• _Page excerpt_:
Beyond merely killing millions of innocent civilians—solely because of their race, religion, ethnicity, sexual orientation, disabilities, or political beliefs—gruesome atrocities were committed that make one wonder if there is a God in heaven, if there could be any deeper depths of human depravity. The mind cannot comprehend the Holocaust. The soul cannot grasp what happened. But Kristallnacht was an important threshold.

When preparing these reflections, I felt particularly inadequate—unable to convey the depth of feeling, loss, hurt, and anger evoked in me by the events I have just described in statistical terms and pale adjectives—to communicate the "feel" of these shattering events.

I was born the same year as Anne Frank, 1929, in Köln, Germany. I had a solid German name: Werner Falk (I later changed it to a Hebrew name, my current one). My first childhood memory is of being taken by my grandparents for a stroll in a forest near Frankfurt. It was 1935. We came upon a forest fire and watched from some distance. Suddenly two trucks full of Hitler Youth came to help fight the fire. My grandparents grew frantic and we ran away in terror. I understood little about what was going on, but their fear stayed with me for years to come.

My family was luckier than most. We escaped to Palestine the same year. There my father, who had been a successful executive in Germany, found himself on a rocky hill, trying to farm. Over the next twenty-one years he struggled to get a foothold in a strange climate and land, but he never quite succeeded. Desperate, he finally returned to Germany, only to die shortly thereafter. Clearly, I did better than most: I had a father, albeit one who was disoriented. And he did better than many: He saw his son grow up.

My grandma (on my mother’s side) lived with us in our home in Palestine. She lost her mind and opened her veins when she learned about members of the family who perished in the concentration camps: two sisters, their husbands and children. From my father’s side of the family, all the aunts and cousins, including twins who were deaf and mute. Altogether, twenty-five members of my extended family died in the concentration camps. There are no graves on which to lay flowers, to say kaddish, to bring closure to one’s grief.

Still, my parents were spared. As I said, I was one of the luckiest of them all. Now it is two generations later. Some people in Germany say it is time to close the books, to stop dwelling on the past. "We were too young to be guilty, but we certainly paid the bill. We had to rebuild a destroyed country and suffer being stigmatized; the accounts are squared and closed..." is the way Josef Joffe characterizes it (New York Review of Books, November 28, 1996). In contrast, Ruth Elias, Holocaust survivor and author of Triumph of Hope: From Theresienstadt and Auschwitz to Israel (John Wiley and Sons), feels that the Holocaust is a stain that all Germans are condemned forever to seek to remove but never to succeed.

Between these two extreme positions lie many more nuanced ones. One widely shared view is that one cannot walk away from the past. Those who do are doomed to repeat it. As Hannah Arendt observed, "insofar as it is even possible to overcome the past, this can only be done by recounting what has occurred." We cannot understand Germany’s present foreign relations, several key laws—such as those that ban certain forms of speech and political organization—or much else without a frank examination of the past.

• _Rows_:
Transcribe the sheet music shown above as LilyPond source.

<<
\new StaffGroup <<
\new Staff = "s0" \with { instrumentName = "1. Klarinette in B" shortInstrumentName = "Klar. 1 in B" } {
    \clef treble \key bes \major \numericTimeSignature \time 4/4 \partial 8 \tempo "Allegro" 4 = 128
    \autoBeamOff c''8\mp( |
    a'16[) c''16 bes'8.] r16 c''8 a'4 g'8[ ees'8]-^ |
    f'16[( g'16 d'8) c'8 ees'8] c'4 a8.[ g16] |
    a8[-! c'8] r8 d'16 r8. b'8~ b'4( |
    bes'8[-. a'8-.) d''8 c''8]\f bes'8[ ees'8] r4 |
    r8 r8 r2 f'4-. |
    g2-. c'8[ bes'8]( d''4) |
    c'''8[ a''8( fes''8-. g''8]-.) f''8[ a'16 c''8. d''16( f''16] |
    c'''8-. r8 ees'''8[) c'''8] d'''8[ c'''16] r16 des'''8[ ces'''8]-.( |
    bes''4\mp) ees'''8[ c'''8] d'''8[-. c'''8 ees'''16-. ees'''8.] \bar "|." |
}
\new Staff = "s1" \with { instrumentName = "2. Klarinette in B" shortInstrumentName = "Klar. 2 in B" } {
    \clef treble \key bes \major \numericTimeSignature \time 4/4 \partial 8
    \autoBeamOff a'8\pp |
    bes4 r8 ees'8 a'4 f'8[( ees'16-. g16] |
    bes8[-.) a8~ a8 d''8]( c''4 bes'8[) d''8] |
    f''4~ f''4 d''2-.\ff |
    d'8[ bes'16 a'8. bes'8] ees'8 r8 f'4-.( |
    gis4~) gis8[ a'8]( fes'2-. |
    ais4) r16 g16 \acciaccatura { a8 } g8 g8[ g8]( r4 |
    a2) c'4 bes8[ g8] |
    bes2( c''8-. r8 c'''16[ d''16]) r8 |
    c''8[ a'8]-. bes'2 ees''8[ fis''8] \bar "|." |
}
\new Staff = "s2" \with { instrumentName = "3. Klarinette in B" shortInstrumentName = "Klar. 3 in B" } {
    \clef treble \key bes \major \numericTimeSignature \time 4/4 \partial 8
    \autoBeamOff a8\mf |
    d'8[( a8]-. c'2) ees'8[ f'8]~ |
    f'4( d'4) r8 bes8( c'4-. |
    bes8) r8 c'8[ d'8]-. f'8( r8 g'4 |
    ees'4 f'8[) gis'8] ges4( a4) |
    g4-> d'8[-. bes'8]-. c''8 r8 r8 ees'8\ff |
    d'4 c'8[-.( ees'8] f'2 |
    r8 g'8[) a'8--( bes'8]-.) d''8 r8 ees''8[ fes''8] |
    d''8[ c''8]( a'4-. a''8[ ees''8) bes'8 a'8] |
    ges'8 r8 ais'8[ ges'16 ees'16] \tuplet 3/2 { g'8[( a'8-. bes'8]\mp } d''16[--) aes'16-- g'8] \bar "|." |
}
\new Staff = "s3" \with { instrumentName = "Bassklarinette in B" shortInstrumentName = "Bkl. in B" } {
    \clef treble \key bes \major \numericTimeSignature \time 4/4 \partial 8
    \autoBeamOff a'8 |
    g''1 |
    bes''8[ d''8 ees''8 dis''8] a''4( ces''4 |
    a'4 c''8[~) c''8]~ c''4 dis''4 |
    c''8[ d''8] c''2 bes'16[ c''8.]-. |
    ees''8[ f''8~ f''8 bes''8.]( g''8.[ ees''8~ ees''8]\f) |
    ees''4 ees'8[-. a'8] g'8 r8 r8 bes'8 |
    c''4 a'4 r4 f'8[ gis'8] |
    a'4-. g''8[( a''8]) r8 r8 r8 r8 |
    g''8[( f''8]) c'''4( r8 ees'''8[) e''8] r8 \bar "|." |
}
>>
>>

• _Work to do_:
- A) According to the Holocaust reflection, how many members of the writer's extended family died in the concentration camps?
- B) Report each line of the listing that contains the string "instrumentName". Matching is case-sensitive.
The Holocaust reflection and the listing have no connection to each other.

• _Outputs in order_:
- A) Twenty-five.

- B)
\new Staff = "s0" \with { instrumentName = "1. Klarinette in B" shortInstrumentName = "Klar. 1 in B" } {
\new Staff = "s1" \with { instrumentName = "2. Klarinette in B" shortInstrumentName = "Klar. 2 in B" } {
\new Staff = "s2" \with { instrumentName = "3. Klarinette in B" shortInstrumentName = "Klar. 3 in B" } {
\new Staff = "s3" \with { instrumentName = "Bassklarinette in B" shortInstrumentName = "Bkl. in B" } {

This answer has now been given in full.